This class focuses on textual analysis using XML and related technologies. Some courses (such as the Digital Atlas Design Internship) are deficated geospatial methods, such as creating illustrative, interactive, digital maps. Oftentimes digital mappers find some kind of preexisting, tabular data that associates some kind of data with a geographical coordinate as the basis for these projects.
However, textual methods, and geospatial ones, are not necessarily as separate as they might seem at first glance. The XML hierarchy of a text provides structure that can be transformed into geographical data. For instance:
If we want to extract geographic information from our XML text, we need three ingredients:
As a first step, we need to understand our output format, which brings us to GeoJSON. GeoJSON is a format for encoding a variety of geographic data structures becaus it is (relatively) human-readable, and can associate descriptive and quantitative data with points, lines, and polygons. Read this tutorial, which explains the basic format and syntax of GeoJSON. Like all coding languages, the format is finicky: slightly messing up commas and spaces can result in an unreadable output file, so pay careful attention.
The linked tutorial clearly explains how to format different kinds of shapes using GeoJSON. One additional point to consider is the proprerties field associated with a GeoJSON file:
{
"type": "Feature",
"geometry": {
"type": "Point",
"coordinates": [-79.91877256652567,40.441063867901882]
},
"properties": {
"name": "Commonplace Coffee",
"type": "coffee_shop",
"occupancy": "15"
}
}
You can create any number of properties to associate with a given object (geographic point or set of points) and assign them any values you wish. For instance, this is where you might assign a numerical value: for instance, number of mentions of a given place, which you could use to make a heat map. This would be the equivalent of an additional column of information associated with the coordinates if your output was in tabular format (e.g., CSV).
In order to map something, it is not enough to know that we are dealing with a string that refers to a location: we also need to know the lattitude and longitude. In principle, we could simply encode the coordinates as attributes (e.g., <location uid="pittsburgh" lattitude="-79" longitude="40">Steel City</location>), but that would be cumbersome and repetitive. Instead, we are going to learn about the XSLT map function. (Warning: this function is called "map" because it maps one value to another value, not because it has anything specifically to do with the topic of this assignment!)
The XSLT map function essentially translates between key-value pairs. Then you can call upon the map to swap in the new value every time it sees a key value. For instance, in our code for this assignement:
<xsl:variable name="coordinates" as="map(xs:string, xs:string)">
<xsl:map>
<xsl:map-entry key="'commonplace'" select="' -79.91877256652567,40.441063867901882'"/>
<xsl:map-entry key="'ascend'" select="' -79.8961075427762,40.45097067558358'"/>
<xsl:map-entry key="'posvar'" select="' -79.95426787957021,40.44125235992703'"/>
</xsl:map>
</xsl:variable>
This is how we can get from a unique ID (e.g., <location uid="pittsburgh">Pittsburgh</location>) to the coordinate values without having to encode the coordinates every time the place is mentioned in our text.

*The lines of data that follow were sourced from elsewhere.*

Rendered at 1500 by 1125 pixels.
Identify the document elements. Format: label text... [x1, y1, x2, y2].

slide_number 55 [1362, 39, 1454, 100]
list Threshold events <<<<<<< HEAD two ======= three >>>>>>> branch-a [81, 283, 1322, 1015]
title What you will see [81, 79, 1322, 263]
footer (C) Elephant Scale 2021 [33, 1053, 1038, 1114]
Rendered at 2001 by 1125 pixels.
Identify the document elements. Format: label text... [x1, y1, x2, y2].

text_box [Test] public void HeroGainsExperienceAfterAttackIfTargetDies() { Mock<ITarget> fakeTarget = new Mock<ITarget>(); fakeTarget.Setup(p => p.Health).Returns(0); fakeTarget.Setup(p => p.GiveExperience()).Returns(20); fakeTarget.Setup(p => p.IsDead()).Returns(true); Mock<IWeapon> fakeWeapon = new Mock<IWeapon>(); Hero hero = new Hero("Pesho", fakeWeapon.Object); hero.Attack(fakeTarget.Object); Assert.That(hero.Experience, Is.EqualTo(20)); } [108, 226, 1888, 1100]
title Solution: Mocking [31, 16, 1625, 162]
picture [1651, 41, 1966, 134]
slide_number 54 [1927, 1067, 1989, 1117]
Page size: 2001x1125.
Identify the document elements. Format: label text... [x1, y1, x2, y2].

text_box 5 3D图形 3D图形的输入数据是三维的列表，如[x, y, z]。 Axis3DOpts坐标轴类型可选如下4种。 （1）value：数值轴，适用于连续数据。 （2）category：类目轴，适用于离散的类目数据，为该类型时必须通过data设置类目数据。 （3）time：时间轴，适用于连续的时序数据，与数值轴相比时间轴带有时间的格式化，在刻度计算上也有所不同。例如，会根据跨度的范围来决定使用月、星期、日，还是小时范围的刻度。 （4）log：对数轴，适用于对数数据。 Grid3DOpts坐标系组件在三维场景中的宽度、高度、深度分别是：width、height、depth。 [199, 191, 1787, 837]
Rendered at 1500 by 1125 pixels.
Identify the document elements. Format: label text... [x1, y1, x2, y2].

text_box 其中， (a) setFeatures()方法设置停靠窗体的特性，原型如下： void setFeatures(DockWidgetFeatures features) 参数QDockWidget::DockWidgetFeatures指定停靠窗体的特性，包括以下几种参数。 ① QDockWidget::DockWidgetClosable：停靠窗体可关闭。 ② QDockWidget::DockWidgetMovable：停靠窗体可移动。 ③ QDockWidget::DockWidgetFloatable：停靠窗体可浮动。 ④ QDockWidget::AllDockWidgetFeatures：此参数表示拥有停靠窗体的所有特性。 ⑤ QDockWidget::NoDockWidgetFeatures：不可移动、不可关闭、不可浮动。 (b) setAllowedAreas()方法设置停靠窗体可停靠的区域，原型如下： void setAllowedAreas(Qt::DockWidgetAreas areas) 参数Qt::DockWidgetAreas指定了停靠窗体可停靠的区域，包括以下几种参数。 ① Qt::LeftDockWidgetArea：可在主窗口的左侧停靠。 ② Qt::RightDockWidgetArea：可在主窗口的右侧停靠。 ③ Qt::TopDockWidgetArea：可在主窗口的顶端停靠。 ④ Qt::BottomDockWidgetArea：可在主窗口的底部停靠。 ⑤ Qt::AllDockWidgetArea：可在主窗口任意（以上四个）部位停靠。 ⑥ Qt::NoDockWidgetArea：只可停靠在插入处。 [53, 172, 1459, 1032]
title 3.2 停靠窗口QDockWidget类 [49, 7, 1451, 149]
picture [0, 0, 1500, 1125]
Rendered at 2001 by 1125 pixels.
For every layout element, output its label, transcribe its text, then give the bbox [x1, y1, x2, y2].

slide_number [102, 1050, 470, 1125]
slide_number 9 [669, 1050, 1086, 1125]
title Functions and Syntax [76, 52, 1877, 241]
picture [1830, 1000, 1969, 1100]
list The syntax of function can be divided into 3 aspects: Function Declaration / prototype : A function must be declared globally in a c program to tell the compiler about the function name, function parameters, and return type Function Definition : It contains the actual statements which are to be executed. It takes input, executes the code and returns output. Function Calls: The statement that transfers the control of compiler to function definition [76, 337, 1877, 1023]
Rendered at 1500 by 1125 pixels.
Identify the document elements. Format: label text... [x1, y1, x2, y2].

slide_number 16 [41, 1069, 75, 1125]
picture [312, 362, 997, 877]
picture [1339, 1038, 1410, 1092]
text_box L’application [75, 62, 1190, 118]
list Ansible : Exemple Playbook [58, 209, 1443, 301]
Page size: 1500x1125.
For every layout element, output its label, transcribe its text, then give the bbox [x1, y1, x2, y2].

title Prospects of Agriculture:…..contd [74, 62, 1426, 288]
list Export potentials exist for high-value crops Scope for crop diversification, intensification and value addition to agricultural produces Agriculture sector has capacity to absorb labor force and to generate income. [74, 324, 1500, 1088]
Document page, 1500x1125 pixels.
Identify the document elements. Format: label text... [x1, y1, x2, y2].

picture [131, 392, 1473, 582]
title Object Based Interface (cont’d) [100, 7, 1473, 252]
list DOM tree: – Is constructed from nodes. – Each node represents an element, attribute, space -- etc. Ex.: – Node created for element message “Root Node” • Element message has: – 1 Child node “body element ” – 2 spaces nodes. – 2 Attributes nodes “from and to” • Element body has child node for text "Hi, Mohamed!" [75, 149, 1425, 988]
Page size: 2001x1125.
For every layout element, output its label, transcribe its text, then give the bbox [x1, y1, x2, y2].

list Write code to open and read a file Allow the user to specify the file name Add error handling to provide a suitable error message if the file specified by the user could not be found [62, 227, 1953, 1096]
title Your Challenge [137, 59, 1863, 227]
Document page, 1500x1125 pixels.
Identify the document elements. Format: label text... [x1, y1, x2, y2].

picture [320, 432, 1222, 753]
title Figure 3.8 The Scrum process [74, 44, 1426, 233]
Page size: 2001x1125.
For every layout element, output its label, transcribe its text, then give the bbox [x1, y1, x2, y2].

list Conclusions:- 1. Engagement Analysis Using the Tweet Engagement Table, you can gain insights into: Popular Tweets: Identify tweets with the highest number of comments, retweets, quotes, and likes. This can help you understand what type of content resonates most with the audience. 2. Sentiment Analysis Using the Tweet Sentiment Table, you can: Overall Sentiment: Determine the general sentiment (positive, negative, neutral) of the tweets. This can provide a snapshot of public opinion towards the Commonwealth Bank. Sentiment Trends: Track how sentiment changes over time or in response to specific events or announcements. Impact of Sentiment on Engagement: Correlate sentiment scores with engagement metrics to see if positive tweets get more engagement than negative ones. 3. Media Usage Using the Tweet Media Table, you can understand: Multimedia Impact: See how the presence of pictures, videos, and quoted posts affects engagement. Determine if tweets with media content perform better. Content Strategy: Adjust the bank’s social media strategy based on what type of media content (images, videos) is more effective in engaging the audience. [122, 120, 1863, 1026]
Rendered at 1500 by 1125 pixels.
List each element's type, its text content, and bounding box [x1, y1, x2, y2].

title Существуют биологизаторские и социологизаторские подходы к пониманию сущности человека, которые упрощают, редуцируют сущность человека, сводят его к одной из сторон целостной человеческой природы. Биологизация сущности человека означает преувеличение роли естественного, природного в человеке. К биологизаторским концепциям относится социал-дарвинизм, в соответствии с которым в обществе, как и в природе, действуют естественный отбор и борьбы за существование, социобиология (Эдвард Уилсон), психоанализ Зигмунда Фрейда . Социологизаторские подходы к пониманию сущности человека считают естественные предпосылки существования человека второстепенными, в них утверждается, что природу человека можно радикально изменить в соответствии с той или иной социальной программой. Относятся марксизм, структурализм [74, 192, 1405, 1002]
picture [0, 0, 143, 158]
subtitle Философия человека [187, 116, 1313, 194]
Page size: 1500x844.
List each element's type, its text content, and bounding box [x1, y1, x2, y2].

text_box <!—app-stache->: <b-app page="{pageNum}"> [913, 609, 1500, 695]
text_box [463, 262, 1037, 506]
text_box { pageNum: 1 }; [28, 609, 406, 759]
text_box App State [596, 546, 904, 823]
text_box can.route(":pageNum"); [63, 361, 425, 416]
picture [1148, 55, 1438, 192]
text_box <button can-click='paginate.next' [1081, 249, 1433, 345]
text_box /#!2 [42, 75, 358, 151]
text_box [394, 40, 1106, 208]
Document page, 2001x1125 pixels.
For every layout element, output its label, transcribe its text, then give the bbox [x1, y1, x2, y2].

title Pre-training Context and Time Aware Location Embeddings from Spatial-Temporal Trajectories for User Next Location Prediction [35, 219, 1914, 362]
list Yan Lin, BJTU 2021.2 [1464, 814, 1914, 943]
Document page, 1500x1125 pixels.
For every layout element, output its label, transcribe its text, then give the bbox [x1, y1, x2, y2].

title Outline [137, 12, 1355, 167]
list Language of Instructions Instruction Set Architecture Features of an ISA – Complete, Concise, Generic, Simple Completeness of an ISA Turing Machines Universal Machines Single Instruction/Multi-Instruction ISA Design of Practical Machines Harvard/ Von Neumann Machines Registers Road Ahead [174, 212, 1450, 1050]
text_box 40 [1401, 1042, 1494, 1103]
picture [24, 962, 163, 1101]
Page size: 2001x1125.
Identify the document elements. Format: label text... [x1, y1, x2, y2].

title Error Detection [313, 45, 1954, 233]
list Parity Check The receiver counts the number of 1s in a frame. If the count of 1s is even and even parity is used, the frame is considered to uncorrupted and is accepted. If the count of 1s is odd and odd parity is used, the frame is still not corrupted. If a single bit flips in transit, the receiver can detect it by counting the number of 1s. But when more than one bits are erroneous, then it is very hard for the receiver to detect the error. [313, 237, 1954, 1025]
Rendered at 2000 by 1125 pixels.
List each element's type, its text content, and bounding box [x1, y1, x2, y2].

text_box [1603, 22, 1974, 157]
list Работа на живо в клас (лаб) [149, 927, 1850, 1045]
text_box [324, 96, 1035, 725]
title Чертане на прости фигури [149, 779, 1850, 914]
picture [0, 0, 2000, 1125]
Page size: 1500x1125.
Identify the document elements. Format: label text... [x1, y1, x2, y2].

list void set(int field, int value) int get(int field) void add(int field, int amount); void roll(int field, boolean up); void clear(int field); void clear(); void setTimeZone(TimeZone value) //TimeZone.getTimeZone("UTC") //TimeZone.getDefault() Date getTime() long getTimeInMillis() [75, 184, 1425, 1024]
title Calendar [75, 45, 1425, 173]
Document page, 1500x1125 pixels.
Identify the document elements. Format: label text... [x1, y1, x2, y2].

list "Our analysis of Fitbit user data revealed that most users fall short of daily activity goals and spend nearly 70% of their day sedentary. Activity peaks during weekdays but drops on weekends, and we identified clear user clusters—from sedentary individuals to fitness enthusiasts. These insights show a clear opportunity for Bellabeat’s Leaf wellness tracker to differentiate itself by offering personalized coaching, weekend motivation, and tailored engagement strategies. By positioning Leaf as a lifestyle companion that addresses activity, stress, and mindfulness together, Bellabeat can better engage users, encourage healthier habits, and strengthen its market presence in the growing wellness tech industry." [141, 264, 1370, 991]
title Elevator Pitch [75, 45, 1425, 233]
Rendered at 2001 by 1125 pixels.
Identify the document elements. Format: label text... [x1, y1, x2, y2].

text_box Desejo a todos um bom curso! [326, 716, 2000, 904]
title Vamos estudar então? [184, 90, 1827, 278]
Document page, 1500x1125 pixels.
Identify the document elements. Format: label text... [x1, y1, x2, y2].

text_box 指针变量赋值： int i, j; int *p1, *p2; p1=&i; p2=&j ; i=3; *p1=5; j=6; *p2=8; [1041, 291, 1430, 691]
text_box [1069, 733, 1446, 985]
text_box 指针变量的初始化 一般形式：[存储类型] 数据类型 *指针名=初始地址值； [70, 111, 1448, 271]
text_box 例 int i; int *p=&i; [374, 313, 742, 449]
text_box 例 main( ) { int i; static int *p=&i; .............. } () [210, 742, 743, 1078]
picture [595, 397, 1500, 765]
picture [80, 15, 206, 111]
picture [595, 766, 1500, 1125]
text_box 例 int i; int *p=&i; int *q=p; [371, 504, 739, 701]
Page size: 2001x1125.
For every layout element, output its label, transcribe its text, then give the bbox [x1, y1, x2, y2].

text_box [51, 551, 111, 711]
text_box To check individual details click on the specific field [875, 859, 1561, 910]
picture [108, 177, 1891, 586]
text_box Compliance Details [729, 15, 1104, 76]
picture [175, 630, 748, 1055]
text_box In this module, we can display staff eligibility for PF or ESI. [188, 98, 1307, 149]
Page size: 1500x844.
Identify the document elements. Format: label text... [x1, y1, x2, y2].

Now let's experiment with moving from XML input information to XSLT transformation to a GeoJSON output:
Now that you have some dots, see if you can write new XSLT code to connect the points on your journey "as the crow flies."
The following example illustrates the format for a line in GeoJSON. Think about which parts of this would need to be dynamically produced by an XSLT transformation.
{
"type": "FeatureCollection",
"features": [
{
"type": "Feature",
"geometry": {
"type": "LineString",
"coordinates": [
[-79.91877256652567, 40.441063867901882],
[-79.91762256652567, 40.440063867901882],
[-79.91662256652567, 40.439063867901882]
]
},
"properties": {
"name": "line_1"
}
},
{
"type": "Feature",
"geometry": {
"type": "LineString",
"coordinates": [
[-79.91562256652567, 40.438063867901882],
[-79.91462256652567, 40.437063867901882],
[-79.91362256652567, 40.436063867901882]
]
},
"properties": {
"name": "line_2"
}
}
]
}
Your XML file is organized into days, and for each day you have any number of locations mentioned. For each day you want to give a unique name for the line (one possibility is using the position() function to determine which day you are on).
Then for each <location/> element you will need to (a) pull in the unique location ID, and then (b) use your map function to swap it for the coordinates.
This is an in-class assignment. So long as you have updated at least some part of the XML and XSLT, submit whatever you have completed (even if you were unable to solve Part V).